Luther nimmt in seinem Schriften auch Bezug auf die seit dem 13. Jahrhundert verbreiteten Legenden von jüdischen Ritualmorden und Hostienfrevel, die zu Gewaltausbrüchen und Pogromen anstachelten.
Ein angeblicher Ritualmord an dem Winzerjungen Werner von Bacharach löst 1287 eine Welle von Pogromen aus wie in weiteren ähnlich gelagerten Fällen.
Jetzt ein Sprung nach Eisenach ins:
Institut zur Erforschung und Beseitigung des jüdischen Einflusses auf das deutsche kirchliche Leben.
Das Institut wurde im Jahr 1939 aus der zuvor gegründeten Kirchenpartei Deutsche Christen (DC) gegründet.
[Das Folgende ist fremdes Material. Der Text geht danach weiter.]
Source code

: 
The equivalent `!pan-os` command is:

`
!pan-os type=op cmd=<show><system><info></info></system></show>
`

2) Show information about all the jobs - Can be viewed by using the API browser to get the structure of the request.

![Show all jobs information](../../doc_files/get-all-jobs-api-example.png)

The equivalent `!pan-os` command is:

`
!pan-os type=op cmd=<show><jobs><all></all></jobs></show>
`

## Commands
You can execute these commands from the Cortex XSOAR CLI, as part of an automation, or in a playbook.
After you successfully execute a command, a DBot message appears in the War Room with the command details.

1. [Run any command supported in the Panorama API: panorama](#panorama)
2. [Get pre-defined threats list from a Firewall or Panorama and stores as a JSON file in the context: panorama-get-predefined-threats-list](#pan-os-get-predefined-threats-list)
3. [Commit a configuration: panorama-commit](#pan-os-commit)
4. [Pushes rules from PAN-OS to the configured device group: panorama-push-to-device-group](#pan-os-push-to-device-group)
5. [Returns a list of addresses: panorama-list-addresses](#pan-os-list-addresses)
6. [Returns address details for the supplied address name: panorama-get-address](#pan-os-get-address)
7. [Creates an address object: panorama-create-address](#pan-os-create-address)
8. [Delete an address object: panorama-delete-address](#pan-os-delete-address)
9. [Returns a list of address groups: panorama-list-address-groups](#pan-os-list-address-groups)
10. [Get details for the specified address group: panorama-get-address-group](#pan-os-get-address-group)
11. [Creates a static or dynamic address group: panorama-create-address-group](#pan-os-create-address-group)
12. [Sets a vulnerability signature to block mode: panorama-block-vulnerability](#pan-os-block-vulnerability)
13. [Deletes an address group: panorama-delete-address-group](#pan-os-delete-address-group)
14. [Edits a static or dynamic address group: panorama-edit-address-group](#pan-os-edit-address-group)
Mitgetragen wurde das Institut von elf evangelischen Landeskirchen.
Ich fasse die Ziele grob zusammen:
Theologische „Entjudung“: Tilgung aller Hinweise auf das Judentum aus der Bibel, der Liturgie und dem kirchlichen Leben.
Konstruktion eines „arischen“ Jesus: Verbreitung der pseudowissenschaftlichen These, Jesus sei kein Jude, sondern ein „arischer Galiläer“ gewesen, der gegen das Judentum gekämpft habe.
Revision kirchlicher Texte: Herausgabe einer „entjudeten“ Bibel (das „Volkstestament“) sowie eines Gesangbuchs, aus denen Begriffe wie „Hallelujah“, „Hosianna“ oder „Sion“ entfernt wurden.
Eins der Resultate war das Volkstestament mit dem Titel: Die Botschaft Gottes.
Die meisten, die sich mit der Theologie und Theologen beschäftigt haben, dem wird der Name Walter Grundmann etwas sagen.
Grundmann war die zentrale wissenschaftliche Figur des Eisenacher Instituts.
Noch weitere namhafte Theologen waren darin verstrickt, auch ging ihre kirchliche Karriere nahtlos weiter.
Und alles ist in der Shoa/Holocaust gendet.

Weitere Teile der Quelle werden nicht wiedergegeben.